発酵・醸造という日本の伝統的な技術に最先端の科学を導入することで、さらに美味しい焼酎の開発に取り組んでいます。

主な研究

醸造微生物の研究

近年、嗜好の多様化が進んでいるため、様々なタイプの焼酎が求められています。麹菌や酵母菌について深く追求し、さらに新しい技術を応用することで、世の中のニーズに合った商品開発に取り組んでいます。

造りの技術開発

使用する麹菌・酵母菌が十分に働くことができるよう、製麹や発酵の条件を検討し、更なる品質向上を目指しています。新しい菌株や原料を使用する際には、細かい条件設定を行い、商品の特長を最大限に引き出せるよう取り組んでいます。

醸造機能性研究

お客様のニーズに応じて、美味しく機能性のある商品開発に取り組んでいます。

主な研究

機能性の探究

食品の機能として、これまでは栄養や嗜好性が求められていましたが、最近ではそれらに加えて健康機能性が強く求められるようになりました。そこで、高機能性素材と焼酎を融合させた「健麗酒」の開発に取り組んでいます。

焼酎製造副産物の有効利用

焼酎製造時に生成する副産物には、様々な成分が含まれています。これまでその副産物はサーマルリサイクル(※1)していましたが、食品としての有効利用を図るため、それらの機能性成分や生理活性メカニズムを解明し、機能性素材としての利用法の開発に取り組んでいます。

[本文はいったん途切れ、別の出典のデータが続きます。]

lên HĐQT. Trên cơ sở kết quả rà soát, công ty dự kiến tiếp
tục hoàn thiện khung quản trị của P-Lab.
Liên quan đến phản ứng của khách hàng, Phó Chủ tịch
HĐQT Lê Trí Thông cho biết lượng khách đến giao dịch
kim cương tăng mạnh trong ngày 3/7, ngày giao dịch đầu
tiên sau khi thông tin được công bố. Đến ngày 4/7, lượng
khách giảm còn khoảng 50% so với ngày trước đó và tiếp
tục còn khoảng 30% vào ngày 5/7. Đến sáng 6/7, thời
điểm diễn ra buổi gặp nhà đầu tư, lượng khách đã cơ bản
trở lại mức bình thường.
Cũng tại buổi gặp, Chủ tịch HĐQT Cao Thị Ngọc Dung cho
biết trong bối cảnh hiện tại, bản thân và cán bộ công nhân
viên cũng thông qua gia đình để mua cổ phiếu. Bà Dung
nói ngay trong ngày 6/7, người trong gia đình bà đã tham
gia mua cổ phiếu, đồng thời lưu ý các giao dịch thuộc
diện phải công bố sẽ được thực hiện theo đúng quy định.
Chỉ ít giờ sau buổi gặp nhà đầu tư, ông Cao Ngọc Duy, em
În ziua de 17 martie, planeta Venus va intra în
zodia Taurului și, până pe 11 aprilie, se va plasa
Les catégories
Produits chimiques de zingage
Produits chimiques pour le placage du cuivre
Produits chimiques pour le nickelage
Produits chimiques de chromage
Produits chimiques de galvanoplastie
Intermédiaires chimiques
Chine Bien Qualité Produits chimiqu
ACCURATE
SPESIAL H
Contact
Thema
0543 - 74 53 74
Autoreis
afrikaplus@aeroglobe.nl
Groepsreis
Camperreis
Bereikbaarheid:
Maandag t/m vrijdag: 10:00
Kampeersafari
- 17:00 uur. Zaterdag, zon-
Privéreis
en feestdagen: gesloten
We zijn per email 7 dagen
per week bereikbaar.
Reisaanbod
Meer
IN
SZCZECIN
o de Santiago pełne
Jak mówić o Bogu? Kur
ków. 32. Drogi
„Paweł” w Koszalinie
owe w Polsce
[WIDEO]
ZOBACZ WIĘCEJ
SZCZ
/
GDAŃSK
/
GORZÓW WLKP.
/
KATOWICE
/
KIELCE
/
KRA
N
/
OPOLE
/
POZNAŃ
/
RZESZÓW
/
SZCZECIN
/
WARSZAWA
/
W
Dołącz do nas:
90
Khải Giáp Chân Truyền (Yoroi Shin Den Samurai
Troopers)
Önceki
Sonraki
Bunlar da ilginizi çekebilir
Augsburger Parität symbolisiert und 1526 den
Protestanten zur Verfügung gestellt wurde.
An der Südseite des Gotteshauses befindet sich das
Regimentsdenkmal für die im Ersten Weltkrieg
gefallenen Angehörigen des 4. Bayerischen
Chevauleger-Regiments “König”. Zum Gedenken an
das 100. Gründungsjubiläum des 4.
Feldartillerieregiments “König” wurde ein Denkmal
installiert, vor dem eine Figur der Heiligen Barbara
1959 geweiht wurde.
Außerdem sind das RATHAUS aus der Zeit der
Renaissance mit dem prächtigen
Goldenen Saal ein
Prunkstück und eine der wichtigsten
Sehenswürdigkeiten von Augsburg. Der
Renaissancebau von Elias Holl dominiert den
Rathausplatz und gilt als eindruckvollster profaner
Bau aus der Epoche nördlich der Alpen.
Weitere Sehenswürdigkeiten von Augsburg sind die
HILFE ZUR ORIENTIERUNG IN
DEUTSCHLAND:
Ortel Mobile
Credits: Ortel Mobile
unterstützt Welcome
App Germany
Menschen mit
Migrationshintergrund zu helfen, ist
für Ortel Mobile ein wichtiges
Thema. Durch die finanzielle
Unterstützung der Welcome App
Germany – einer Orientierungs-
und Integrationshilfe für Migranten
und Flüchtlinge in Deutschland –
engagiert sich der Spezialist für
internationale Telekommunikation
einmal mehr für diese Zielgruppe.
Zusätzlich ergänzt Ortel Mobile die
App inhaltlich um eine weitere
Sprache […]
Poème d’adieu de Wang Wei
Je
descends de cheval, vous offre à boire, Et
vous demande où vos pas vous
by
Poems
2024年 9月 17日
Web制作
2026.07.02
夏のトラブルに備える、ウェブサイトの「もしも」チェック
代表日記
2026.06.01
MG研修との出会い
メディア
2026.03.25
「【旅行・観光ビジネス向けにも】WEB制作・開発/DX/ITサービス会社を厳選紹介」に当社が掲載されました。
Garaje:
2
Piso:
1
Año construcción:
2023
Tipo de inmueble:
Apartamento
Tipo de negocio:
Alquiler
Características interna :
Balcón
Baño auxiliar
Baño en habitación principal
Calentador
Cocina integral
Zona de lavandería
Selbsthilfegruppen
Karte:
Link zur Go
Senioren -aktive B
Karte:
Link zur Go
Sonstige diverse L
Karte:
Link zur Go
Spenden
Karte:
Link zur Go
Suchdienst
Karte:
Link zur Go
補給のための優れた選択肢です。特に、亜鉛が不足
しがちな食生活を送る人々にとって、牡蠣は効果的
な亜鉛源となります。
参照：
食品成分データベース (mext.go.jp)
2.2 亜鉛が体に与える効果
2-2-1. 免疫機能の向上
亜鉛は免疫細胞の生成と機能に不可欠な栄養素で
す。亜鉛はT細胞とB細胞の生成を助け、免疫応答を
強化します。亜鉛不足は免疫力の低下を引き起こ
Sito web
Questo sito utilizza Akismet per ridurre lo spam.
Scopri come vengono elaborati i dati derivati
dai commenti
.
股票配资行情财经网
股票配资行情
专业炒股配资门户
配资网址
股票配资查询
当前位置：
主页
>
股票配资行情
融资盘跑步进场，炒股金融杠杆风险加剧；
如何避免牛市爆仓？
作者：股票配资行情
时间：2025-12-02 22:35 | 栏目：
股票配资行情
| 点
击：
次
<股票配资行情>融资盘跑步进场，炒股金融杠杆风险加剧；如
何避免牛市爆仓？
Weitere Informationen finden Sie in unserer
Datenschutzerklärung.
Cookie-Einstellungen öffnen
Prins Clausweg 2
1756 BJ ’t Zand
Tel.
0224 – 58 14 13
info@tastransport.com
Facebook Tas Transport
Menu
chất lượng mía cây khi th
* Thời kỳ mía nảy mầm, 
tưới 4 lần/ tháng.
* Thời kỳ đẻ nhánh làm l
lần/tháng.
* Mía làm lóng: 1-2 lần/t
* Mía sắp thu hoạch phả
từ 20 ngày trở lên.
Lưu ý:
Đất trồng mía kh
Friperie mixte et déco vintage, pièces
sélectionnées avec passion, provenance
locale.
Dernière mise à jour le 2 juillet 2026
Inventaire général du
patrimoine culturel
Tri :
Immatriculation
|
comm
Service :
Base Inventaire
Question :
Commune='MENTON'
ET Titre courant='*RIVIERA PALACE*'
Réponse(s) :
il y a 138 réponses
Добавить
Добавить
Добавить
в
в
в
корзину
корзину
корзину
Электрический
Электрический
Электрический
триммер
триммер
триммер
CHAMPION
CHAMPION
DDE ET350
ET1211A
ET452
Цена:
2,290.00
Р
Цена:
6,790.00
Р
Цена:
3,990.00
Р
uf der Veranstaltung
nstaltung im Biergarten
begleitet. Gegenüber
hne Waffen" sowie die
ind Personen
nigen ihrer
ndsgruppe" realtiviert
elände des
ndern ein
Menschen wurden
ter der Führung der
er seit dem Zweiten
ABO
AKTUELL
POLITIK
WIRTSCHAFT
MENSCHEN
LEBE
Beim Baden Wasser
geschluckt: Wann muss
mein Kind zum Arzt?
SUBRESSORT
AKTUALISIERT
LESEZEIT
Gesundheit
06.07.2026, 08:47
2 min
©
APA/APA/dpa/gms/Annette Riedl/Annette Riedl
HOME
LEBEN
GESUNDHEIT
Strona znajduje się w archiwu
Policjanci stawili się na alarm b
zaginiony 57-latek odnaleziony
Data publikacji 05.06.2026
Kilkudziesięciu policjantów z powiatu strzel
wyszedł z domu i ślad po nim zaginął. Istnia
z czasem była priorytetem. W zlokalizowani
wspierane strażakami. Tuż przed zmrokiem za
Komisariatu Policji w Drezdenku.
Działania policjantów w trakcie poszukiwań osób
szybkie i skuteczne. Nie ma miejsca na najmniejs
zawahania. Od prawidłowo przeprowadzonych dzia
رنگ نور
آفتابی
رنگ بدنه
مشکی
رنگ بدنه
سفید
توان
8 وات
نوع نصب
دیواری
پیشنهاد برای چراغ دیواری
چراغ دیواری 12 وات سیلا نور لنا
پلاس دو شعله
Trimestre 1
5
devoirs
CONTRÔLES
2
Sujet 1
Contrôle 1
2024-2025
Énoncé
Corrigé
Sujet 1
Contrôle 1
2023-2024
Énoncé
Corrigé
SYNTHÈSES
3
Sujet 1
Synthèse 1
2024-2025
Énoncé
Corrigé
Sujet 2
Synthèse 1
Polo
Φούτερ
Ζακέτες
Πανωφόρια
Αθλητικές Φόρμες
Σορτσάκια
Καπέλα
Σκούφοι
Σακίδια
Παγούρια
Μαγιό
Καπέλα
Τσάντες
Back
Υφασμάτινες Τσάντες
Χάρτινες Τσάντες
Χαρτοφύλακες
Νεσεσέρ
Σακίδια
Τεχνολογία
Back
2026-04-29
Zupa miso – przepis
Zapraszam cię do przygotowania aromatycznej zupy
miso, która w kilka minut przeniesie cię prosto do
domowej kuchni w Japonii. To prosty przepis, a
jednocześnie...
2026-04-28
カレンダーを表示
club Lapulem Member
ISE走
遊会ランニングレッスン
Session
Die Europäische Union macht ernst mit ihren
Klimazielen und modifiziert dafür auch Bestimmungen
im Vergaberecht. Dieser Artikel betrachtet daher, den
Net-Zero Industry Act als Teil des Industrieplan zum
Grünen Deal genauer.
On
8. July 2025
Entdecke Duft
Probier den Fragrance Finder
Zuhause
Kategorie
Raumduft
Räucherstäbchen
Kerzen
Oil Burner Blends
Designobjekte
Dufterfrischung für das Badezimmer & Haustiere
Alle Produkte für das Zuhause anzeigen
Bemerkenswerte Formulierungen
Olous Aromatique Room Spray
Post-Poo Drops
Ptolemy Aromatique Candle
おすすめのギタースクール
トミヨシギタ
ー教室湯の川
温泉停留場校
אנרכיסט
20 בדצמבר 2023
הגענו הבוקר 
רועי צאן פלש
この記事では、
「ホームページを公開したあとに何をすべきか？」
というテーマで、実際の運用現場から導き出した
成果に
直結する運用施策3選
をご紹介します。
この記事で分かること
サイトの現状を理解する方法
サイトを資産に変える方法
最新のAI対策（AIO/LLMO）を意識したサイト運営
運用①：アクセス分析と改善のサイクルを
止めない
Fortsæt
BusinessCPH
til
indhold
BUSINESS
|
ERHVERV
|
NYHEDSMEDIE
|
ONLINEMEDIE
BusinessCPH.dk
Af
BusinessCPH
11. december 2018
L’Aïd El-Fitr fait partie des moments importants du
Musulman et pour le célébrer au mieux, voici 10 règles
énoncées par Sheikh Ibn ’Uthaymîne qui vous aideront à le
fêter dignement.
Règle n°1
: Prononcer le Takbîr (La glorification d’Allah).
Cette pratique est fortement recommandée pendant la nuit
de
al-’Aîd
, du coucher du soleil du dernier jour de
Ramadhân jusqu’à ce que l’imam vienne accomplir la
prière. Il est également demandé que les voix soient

※1:廃棄物を単に焼却処理するだけでなく、焼却の際に発生するエネルギーを回収・利用すること。

香味に関与する成分の解明

焼酎には多くの成分が含まれていますが、香味に寄与するすべての成分は未だ解明されていません。そのため、焼酎の甘さや味わいをコントロールできる醸造技術の確立を目指し、各原料や焼酎の網羅的な分析と官能評価を組み合わせながら香味に寄与する成分の解明に取り組んでいます。